▶ Aim of the task
Read through the material below and copy each line in which the word "Dänemark" occurs.

▶ Record extracts
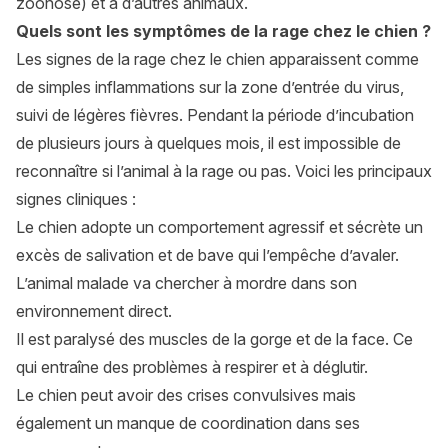
zoonose) et à d’autres animaux.
Quels sont les symptômes de la rage chez le chien ?
Les signes de la rage chez le chien apparaissent comme
de simples inflammations sur la zone d’entrée du virus,
suivi de légères fièvres. Pendant la période d’incubation
de plusieurs jours à quelques mois, il est impossible de
reconnaître si l’animal à la rage ou pas. Voici les principaux
signes cliniques :
Le chien adopte un comportement agressif et sécrète un
excès de salivation et de bave qui l’empêche d’avaler.
L’animal malade va chercher à mordre dans son
environnement direct.
Il est paralysé des muscles de la gorge et de la face. Ce
qui entraîne des problèmes à respirer et à déglutir.
Le chien peut avoir des crises convulsives mais
également un manque de coordination dans ses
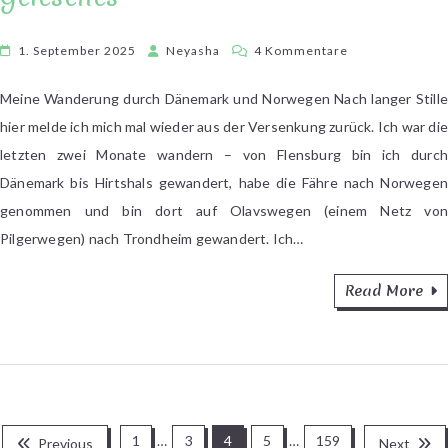
zu
1. September 2025
Neyasha
4 Kommentare
Buchstabengepl
#1/2025:
Meine Wanderung durch Dänemark und Norwegen Nach langer Stille
Weitwanderung
hier melde ich mich mal wieder aus der Versenkung zurück. Ich war die
Gemaltes
letzten zwei Monate wandern – von Flensburg bin ich durch
und
Dänemark bis Hirtshals gewandert, habe die Fähre nach Norwegen
Gelesenes
genommen und bin dort auf Olavswegen (einem Netz von
Pilgerwegen) nach Trondheim gewandert. Ich…
Read More
Seitennummerierung
1
…
3
4
5
…
159
Previous
Next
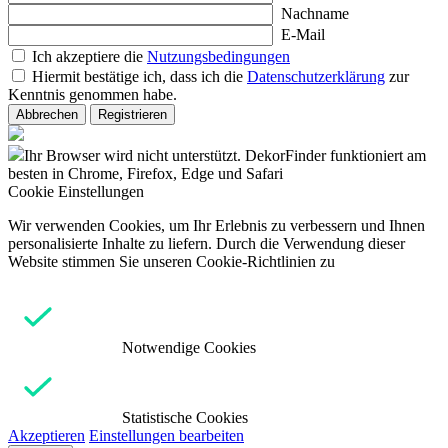
Nachname
E-Mail
Ich akzeptiere die
Nutzungsbedingungen
Hiermit bestätige ich, dass ich die
Datenschutzerklärung
zur
Kenntnis genommen habe.
Abbrechen
Registrieren
Ihr Browser wird nicht unterstützt. DekorFinder funktioniert am
besten in Chrome, Firefox, Edge und Safari
Cookie Einstellungen
Wir verwenden Cookies, um Ihr Erlebnis zu verbessern und Ihnen
personalisierte Inhalte zu liefern. Durch die Verwendung dieser
Website stimmen Sie unseren Cookie-Richtlinien zu
Notwendige Cookies
Statistische Cookies
Akzeptieren
Einstellungen bearbeiten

▶ Final answer
Meine Wanderung durch Dänemark und Norwegen Nach langer Stille
Dänemark bis Hirtshals gewandert, habe die Fähre nach Norwegen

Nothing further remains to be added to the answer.